Strength training, (especially squats, which is sitting and standing) will reduce the possibility of falling, and in the event of a fall, reduce the chance of serious injury. It’s definitely good to be able to get up from a chair (or the toilet) without hands, but I initially felt that the bar was set too low.
Building strength can happen quickly, but it requires added weight.
The NYTimes has been publishing articles lately aimed at people who don’t exercise much – or at all. I get it…
Most Americans don’t move their bodies much, and they don’t train for strength. But reading on, the author does promote strength training. Yes, thank you.
Quotes; “… under-dosing” on weights is more threatening to your quality of life than avoiding weights”.
“When we handle older adults with kid gloves and assume they’re not capable of certain moves and weights, we’re opening up the door to continued decline. Starting off light is fine… But if you don’t ramp up from there, you can’t achieve what you need.”
What do you need? What do you want?
For years programs and classes have been promoting weight loss.
Some are all about high heart rate intervals, or HIIT. There are also those promoting low intensity long duration workouts, or “fat burning”, low intensity steady state, or LISS. Either is fine for some percentage of training, but the MOST important aspect of training is strength.
Use dumbbells, kettlebells, barbell, or body weight. A weighted backpack, or a bucket or rocks. Train strength.
Like almost everyone else, I exercised in my 20s -40s+ all cardio all the time, running every day to get smaller.
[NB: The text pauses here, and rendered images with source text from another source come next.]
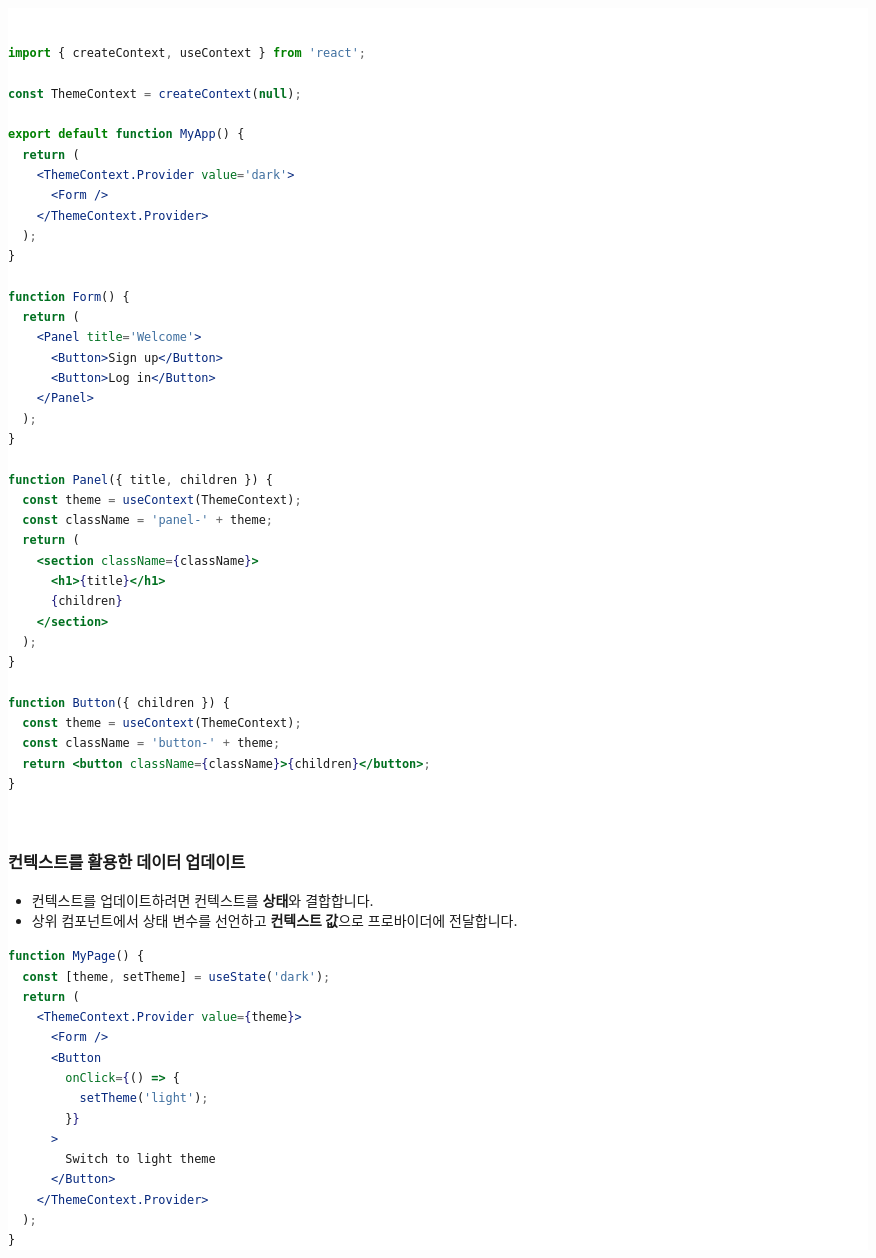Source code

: <br>

```jsx
import { createContext, useContext } from 'react';

const ThemeContext = createContext(null);

export default function MyApp() {
  return (
    <ThemeContext.Provider value='dark'>
      <Form />
    </ThemeContext.Provider>
  );
}

function Form() {
  return (
    <Panel title='Welcome'>
      <Button>Sign up</Button>
      <Button>Log in</Button>
    </Panel>
  );
}

function Panel({ title, children }) {
  const theme = useContext(ThemeContext);
  const className = 'panel-' + theme;
  return (
    <section className={className}>
      <h1>{title}</h1>
      {children}
    </section>
  );
}

function Button({ children }) {
  const theme = useContext(ThemeContext);
  const className = 'button-' + theme;
  return <button className={className}>{children}</button>;
}
```

<br>

### 컨텍스트를 활용한 데이터 업데이트

- 컨텍스트를 업데이트하려면 컨텍스트를 **상태**와 결합합니다.
- 상위 컴포넌트에서 상태 변수를 선언하고 **컨텍스트 값**으로 프로바이더에 전달합니다.

```jsx
function MyPage() {
  const [theme, setTheme] = useState('dark');
  return (
    <ThemeContext.Provider value={theme}>
      <Form />
      <Button
        onClick={() => {
          setTheme('light');
        }}
      >
        Switch to light theme
      </Button>
    </ThemeContext.Provider>
  );
}
```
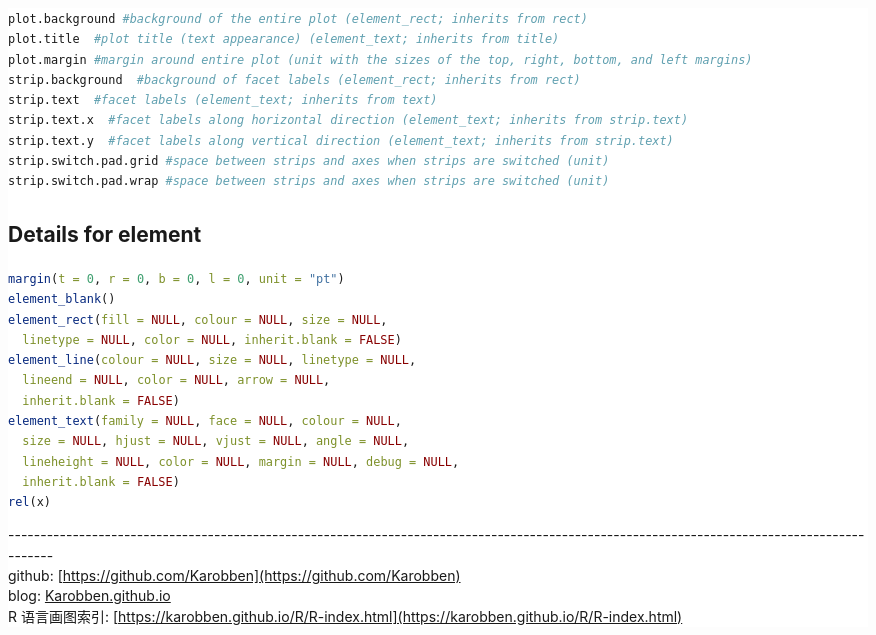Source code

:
 ```r
plot.background #background of the entire plot (element_rect; inherits from rect)
plot.title  #plot title (text appearance) (element_text; inherits from title)
plot.margin #margin around entire plot (unit with the sizes of the top, right, bottom, and left margins)
strip.background  #background of facet labels (element_rect; inherits from rect)
strip.text  #facet labels (element_text; inherits from text)
strip.text.x  #facet labels along horizontal direction (element_text; inherits from strip.text)
strip.text.y  #facet labels along vertical direction (element_text; inherits from strip.text)
strip.switch.pad.grid #space between strips and axes when strips are switched (unit)
strip.switch.pad.wrap #space between strips and axes when strips are switched (unit)
```


<a name="G1713"></a>
## Details for element

```r
margin(t = 0, r = 0, b = 0, l = 0, unit = "pt")
element_blank()
element_rect(fill = NULL, colour = NULL, size = NULL,
  linetype = NULL, color = NULL, inherit.blank = FALSE)
element_line(colour = NULL, size = NULL, linetype = NULL,
  lineend = NULL, color = NULL, arrow = NULL,
  inherit.blank = FALSE)
element_text(family = NULL, face = NULL, colour = NULL,
  size = NULL, hjust = NULL, vjust = NULL, angle = NULL,
  lineheight = NULL, color = NULL, margin = NULL, debug = NULL,
  inherit.blank = FALSE)
rel(x)
```




--------------------------------------------------------------------------------------------------------------------------------------------<br />github: [https://github.com/Karobben](https://github.com/Karobben)<br />blog: [Karobben.github.io](http://Karobben.github.io)<br />R 语言画图索引: [https://karobben.github.io/R/R-index.html](https://karobben.github.io/R/R-index.html)
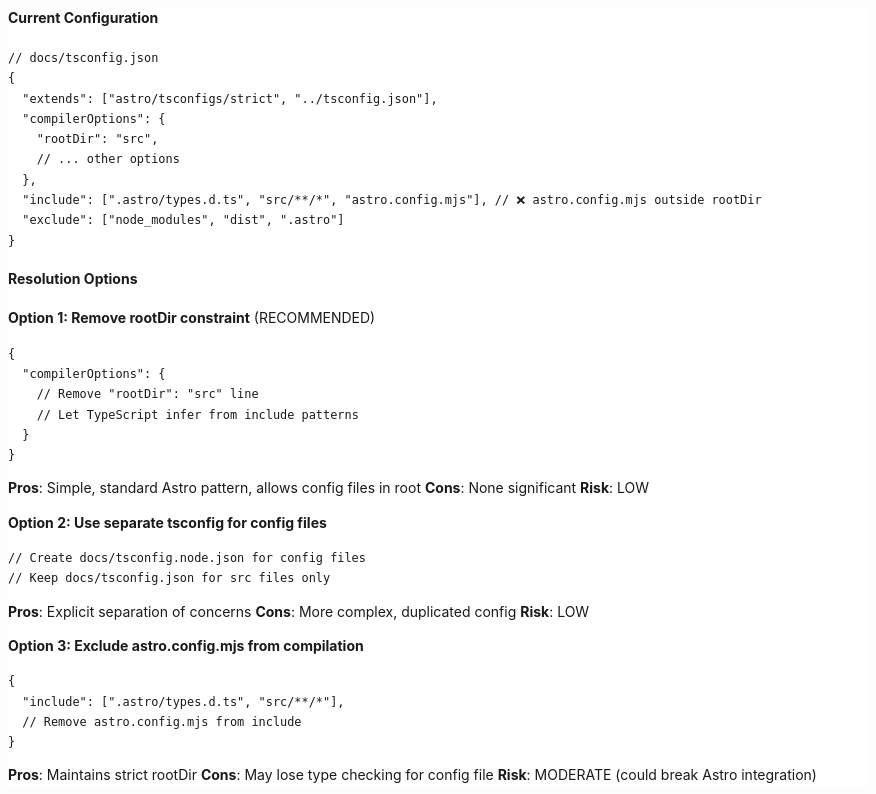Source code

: #### Current Configuration

```jsonc
// docs/tsconfig.json
{
  "extends": ["astro/tsconfigs/strict", "../tsconfig.json"],
  "compilerOptions": {
    "rootDir": "src",
    // ... other options
  },
  "include": [".astro/types.d.ts", "src/**/*", "astro.config.mjs"], // ❌ astro.config.mjs outside rootDir
  "exclude": ["node_modules", "dist", ".astro"]
}
```

#### Resolution Options

**Option 1: Remove rootDir constraint** (RECOMMENDED)

```jsonc
{
  "compilerOptions": {
    // Remove "rootDir": "src" line
    // Let TypeScript infer from include patterns
  }
}
```

**Pros**: Simple, standard Astro pattern, allows config files in root
**Cons**: None significant
**Risk**: LOW

**Option 2: Use separate tsconfig for config files**

```jsonc
// Create docs/tsconfig.node.json for config files
// Keep docs/tsconfig.json for src files only
```

**Pros**: Explicit separation of concerns
**Cons**: More complex, duplicated config
**Risk**: LOW

**Option 3: Exclude astro.config.mjs from compilation**

```jsonc
{
  "include": [".astro/types.d.ts", "src/**/*"],
  // Remove astro.config.mjs from include
}
```

**Pros**: Maintains strict rootDir
**Cons**: May lose type checking for config file
**Risk**: MODERATE (could break Astro integration)
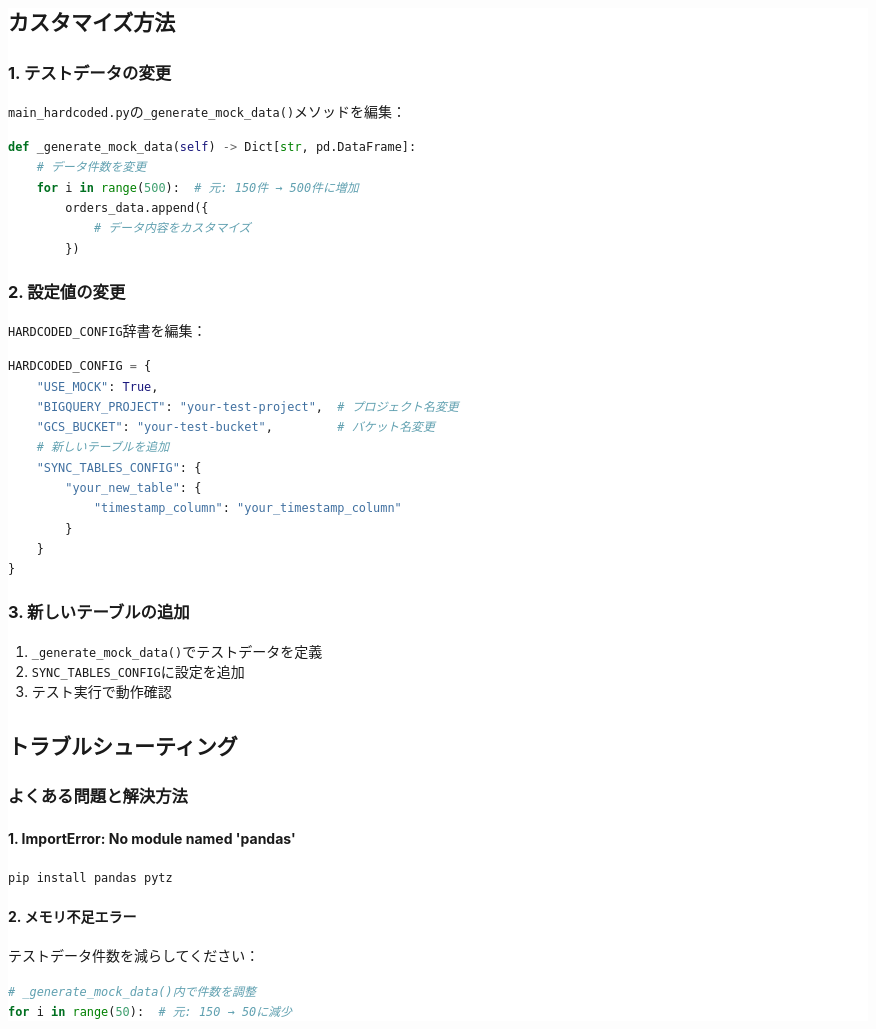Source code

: ## カスタマイズ方法

### 1. テストデータの変更
`main_hardcoded.py`の`_generate_mock_data()`メソッドを編集：

```python
def _generate_mock_data(self) -> Dict[str, pd.DataFrame]:
    # データ件数を変更
    for i in range(500):  # 元: 150件 → 500件に増加
        orders_data.append({
            # データ内容をカスタマイズ
        })
```

### 2. 設定値の変更
`HARDCODED_CONFIG`辞書を編集：

```python
HARDCODED_CONFIG = {
    "USE_MOCK": True,
    "BIGQUERY_PROJECT": "your-test-project",  # プロジェクト名変更
    "GCS_BUCKET": "your-test-bucket",         # バケット名変更
    # 新しいテーブルを追加
    "SYNC_TABLES_CONFIG": {
        "your_new_table": {
            "timestamp_column": "your_timestamp_column"
        }
    }
}
```

### 3. 新しいテーブルの追加
1. `_generate_mock_data()`でテストデータを定義
2. `SYNC_TABLES_CONFIG`に設定を追加
3. テスト実行で動作確認

## トラブルシューティング

### よくある問題と解決方法

#### 1. ImportError: No module named 'pandas'
```bash
pip install pandas pytz
```

#### 2. メモリ不足エラー
テストデータ件数を減らしてください：
```python
# _generate_mock_data()内で件数を調整
for i in range(50):  # 元: 150 → 50に減少
```
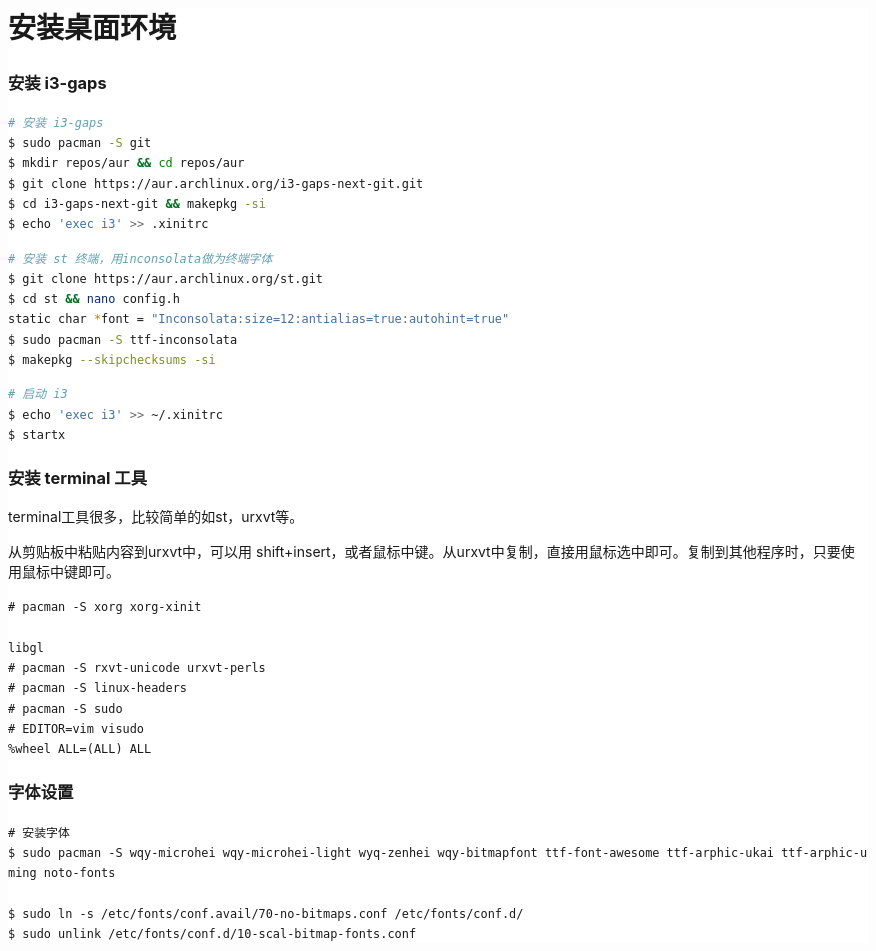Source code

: # 安装桌面环境

### 安装 i3-gaps

```bash
# 安装 i3-gaps
$ sudo pacman -S git
$ mkdir repos/aur && cd repos/aur
$ git clone https://aur.archlinux.org/i3-gaps-next-git.git
$ cd i3-gaps-next-git && makepkg -si
$ echo 'exec i3' >> .xinitrc
```

```bash
# 安装 st 终端，用inconsolata做为终端字体
$ git clone https://aur.archlinux.org/st.git
$ cd st && nano config.h
static char *font = "Inconsolata:size=12:antialias=true:autohint=true"
$ sudo pacman -S ttf-inconsolata
$ makepkg --skipchecksums -si
```

```bash
# 启动 i3
$ echo 'exec i3' >> ~/.xinitrc
$ startx
```

### 安装 terminal 工具

terminal工具很多，比较简单的如st，urxvt等。

从剪贴板中粘贴内容到urxvt中，可以用 shift+insert，或者鼠标中键。从urxvt中复制，直接用鼠标选中即可。复制到其他程序时，只要使用鼠标中键即可。

```
# pacman -S xorg xorg-xinit

libgl
# pacman -S rxvt-unicode urxvt-perls
# pacman -S linux-headers
# pacman -S sudo
# EDITOR=vim visudo
%wheel ALL=(ALL) ALL
```




### 字体设置

```
# 安装字体
$ sudo pacman -S wqy-microhei wqy-microhei-light wyq-zenhei wqy-bitmapfont ttf-font-awesome ttf-arphic-ukai ttf-arphic-uming noto-fonts

$ sudo ln -s /etc/fonts/conf.avail/70-no-bitmaps.conf /etc/fonts/conf.d/
$ sudo unlink /etc/fonts/conf.d/10-scal-bitmap-fonts.conf
```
I compared myself to the slimmest woman everywhere I went, during my infrequent occasions at a gym it was only the treadmill and bike. Hesitation and fear of lifting weights was dispelled after several back injuries, when I realized that I needed and wanted to be strong. Forget smaller. I wanted to push, pull, and lift stuff.
I’m the old lady that I’ve been training for.
I’m stronger and more powerful at 70 than I was at 40.
I’m training not just to find out how much I can lift, but that’s cool too.
I like the way my strong body looks and functions.
I’m training for a lot of fun in my old lady years (which means NOW), to keep healthy joints to play, crawl, run, hike, ski, climb, and leap with my 6 kids, spouses, and 13 young grandkids, and also to impress my teenage grandsons when they challenge me to an arm wrestling competition…WOW Gami! And yes, I want to be able to be strong enough stand up from a chair or toilet forever.
Women need to prioritize strength training. Period.
Ladies, keep lifting for every reason. Get strong. Stay strong.
✅Lift heavy. Progressive overload: adding weight and reps over time.
✅Rest and recover between heavy lifts, and between workouts.
✅Eat healthy carbs, fat, and add more protein to your diet to aid recovery. Nutrition is your rocket fuel.
✅Be thoughtful and consistent with programming. *The boring stuff works*
✅Train with body weight, barbell, kettlebells, dumbbells, sandbags, hell, use a bucket of rocks, or a loaded backpack.
✅Get a coach. (Me)
Get strong. Stay strong.
Ladies keep lifting for every reason.